» **Task brief**:
List every General Statutes section number cited in the Second and Third Counts passage, counting each section once.

» **Passage shown**:
Second and Third Counts

William Milo Barnum claims that the Second and Third Count of the plaintiffs' revised complaint should be stricken because the provisions of General Statutes §§ 47-117 and 47-118 et seq. do not apply to architectural/design professionals. Specifically, William Milo Barnum claims that it does not fall under the definition of "vendor" in General Statutes § 47-116. "Vendor" is defined as "any person engaged in the business of erecting or creating an improvement on real estate . . ." General Statutes § 47-116. The court disagrees that architectural/design professionals cannot be considered a "vendor" under said statute. The plaintiffs' revised complaint alleges that the scope of the CT Page 8782 plaintiffs' contract with William Milo Barnum went far beyond just the design of the new residence. The revised complaint alleges that the duties assumed by William Milo Barnum under said contract included supervision of the construction "for the purpose of assuring the progress and quality of" said construction. The plaintiffs' allegations in the revised complaint are legally sufficient to sustain a claim that William Milo Barnum was a "vendor" under General Statutes §§ 47-116 etseq.

» **Provided data**:

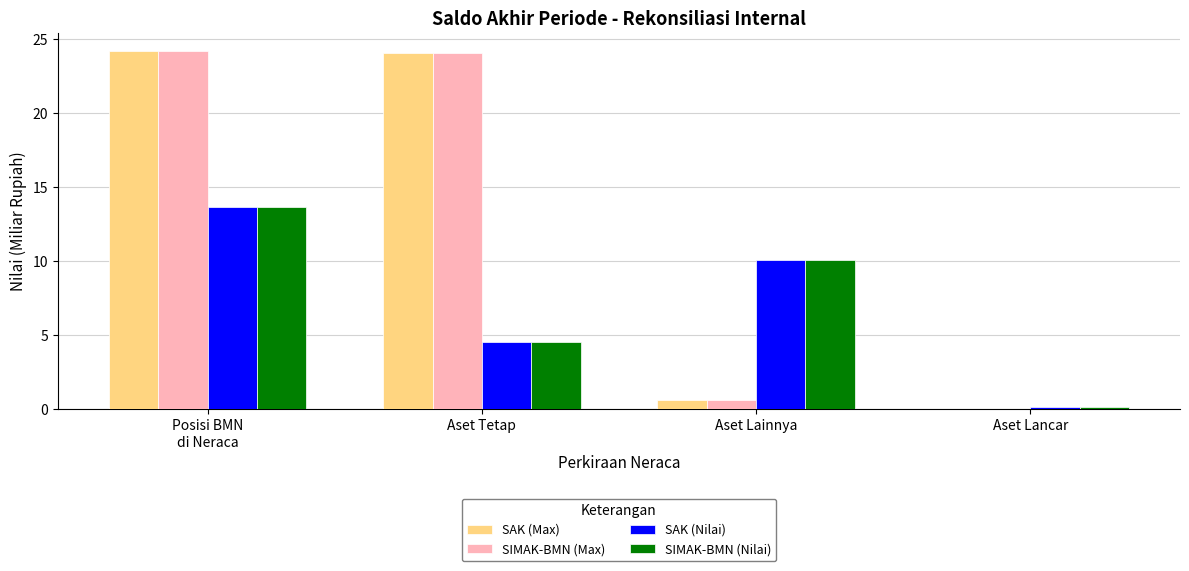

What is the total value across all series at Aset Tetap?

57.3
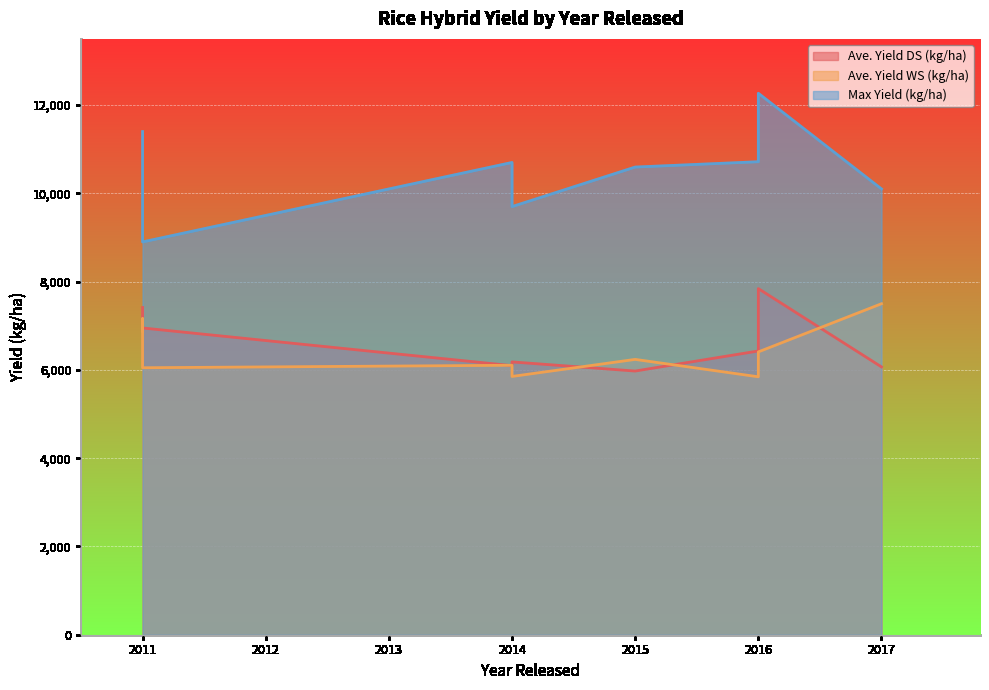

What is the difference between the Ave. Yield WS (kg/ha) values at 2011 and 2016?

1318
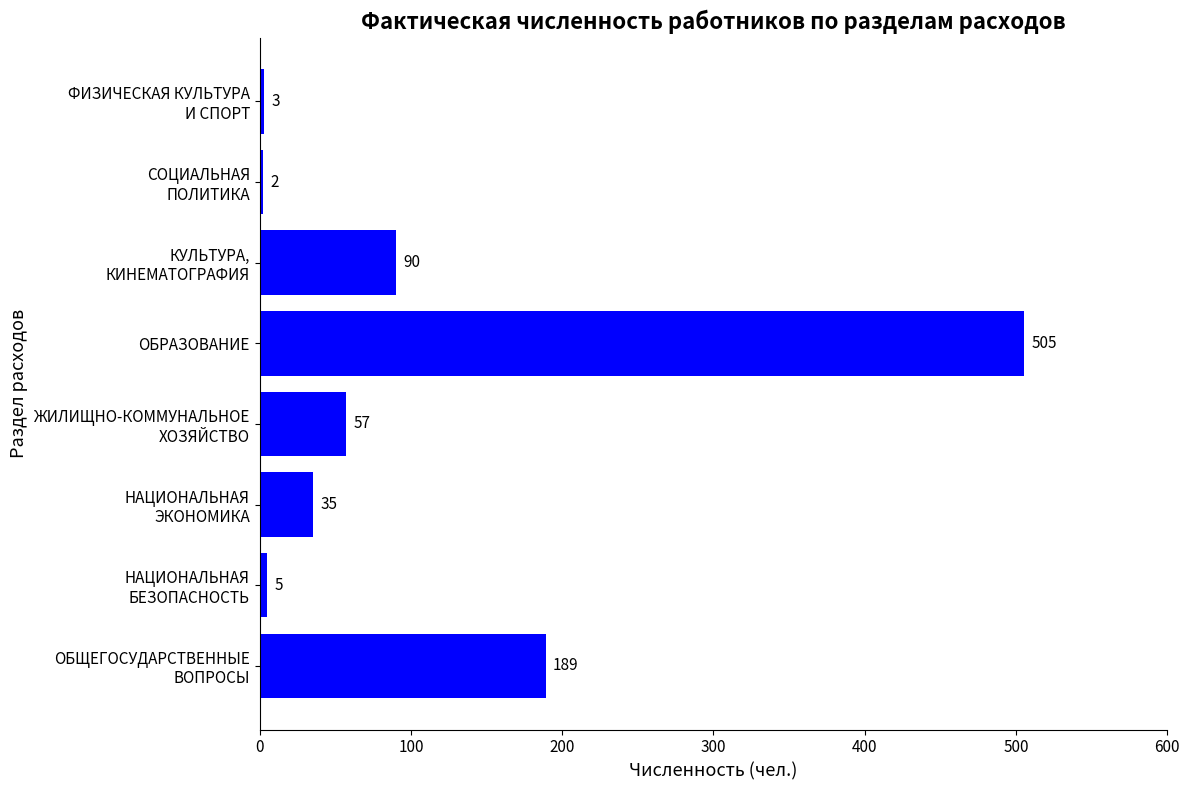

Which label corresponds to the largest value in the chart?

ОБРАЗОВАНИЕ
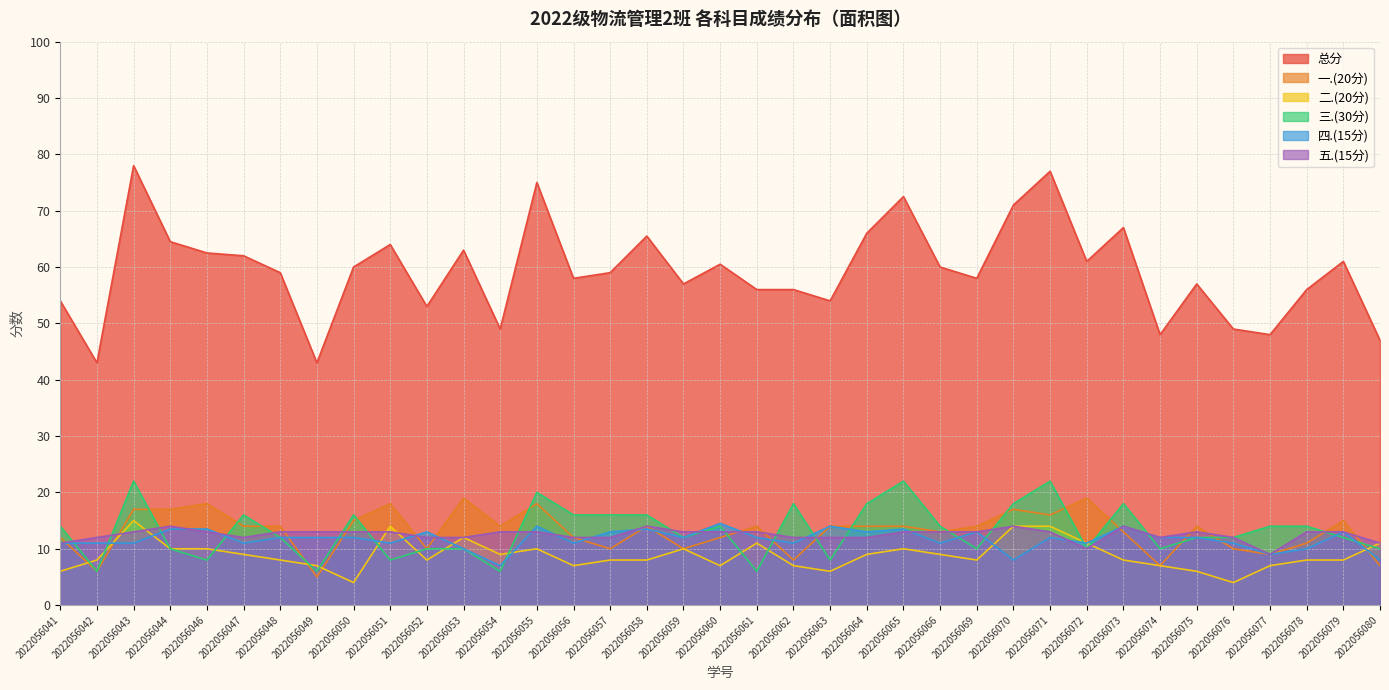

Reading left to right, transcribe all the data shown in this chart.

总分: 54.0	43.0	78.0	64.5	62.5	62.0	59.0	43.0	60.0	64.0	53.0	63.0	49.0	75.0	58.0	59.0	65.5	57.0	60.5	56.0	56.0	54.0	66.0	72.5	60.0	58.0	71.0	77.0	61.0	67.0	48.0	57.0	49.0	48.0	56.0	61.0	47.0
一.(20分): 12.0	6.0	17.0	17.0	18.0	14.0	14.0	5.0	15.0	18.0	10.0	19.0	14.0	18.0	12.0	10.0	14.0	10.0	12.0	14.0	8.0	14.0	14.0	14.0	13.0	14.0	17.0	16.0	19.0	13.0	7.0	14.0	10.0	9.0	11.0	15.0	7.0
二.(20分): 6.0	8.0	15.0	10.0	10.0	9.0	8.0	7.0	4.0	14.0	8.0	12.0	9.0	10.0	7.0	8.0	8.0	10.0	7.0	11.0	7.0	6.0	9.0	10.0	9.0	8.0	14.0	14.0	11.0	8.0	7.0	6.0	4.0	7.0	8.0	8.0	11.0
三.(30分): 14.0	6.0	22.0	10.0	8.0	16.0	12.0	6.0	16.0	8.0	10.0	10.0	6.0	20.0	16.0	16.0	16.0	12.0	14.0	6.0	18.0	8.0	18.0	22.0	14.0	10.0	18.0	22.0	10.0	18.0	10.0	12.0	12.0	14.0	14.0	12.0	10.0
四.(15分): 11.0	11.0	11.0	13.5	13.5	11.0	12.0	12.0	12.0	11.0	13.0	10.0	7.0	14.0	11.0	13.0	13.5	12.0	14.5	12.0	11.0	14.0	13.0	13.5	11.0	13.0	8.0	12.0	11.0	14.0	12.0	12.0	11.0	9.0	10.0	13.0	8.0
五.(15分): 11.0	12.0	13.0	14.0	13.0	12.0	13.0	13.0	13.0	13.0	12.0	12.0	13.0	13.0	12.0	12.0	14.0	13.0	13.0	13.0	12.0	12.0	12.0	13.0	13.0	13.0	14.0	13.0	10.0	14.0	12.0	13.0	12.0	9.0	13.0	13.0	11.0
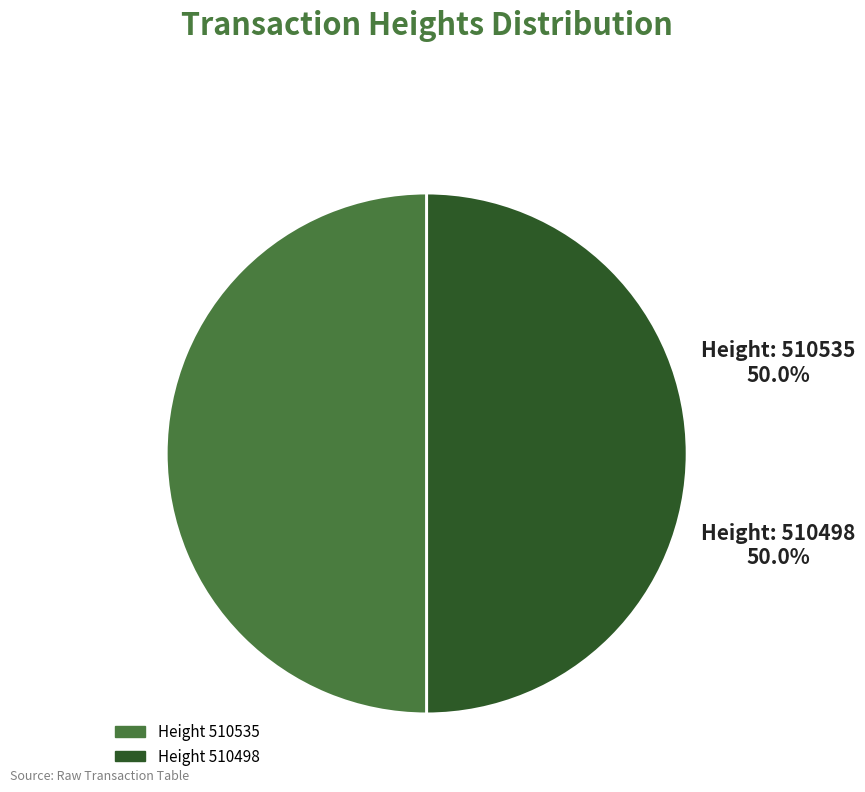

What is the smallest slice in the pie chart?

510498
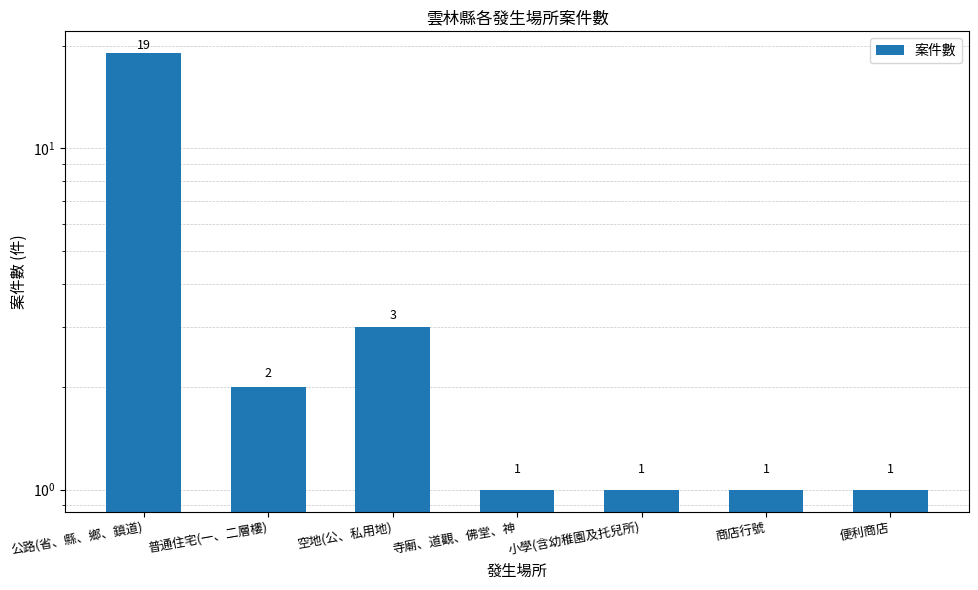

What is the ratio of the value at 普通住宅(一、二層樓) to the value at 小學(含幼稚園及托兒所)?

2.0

» **Problem solution**:
§ 47-116
§ 47-117
§ 47-118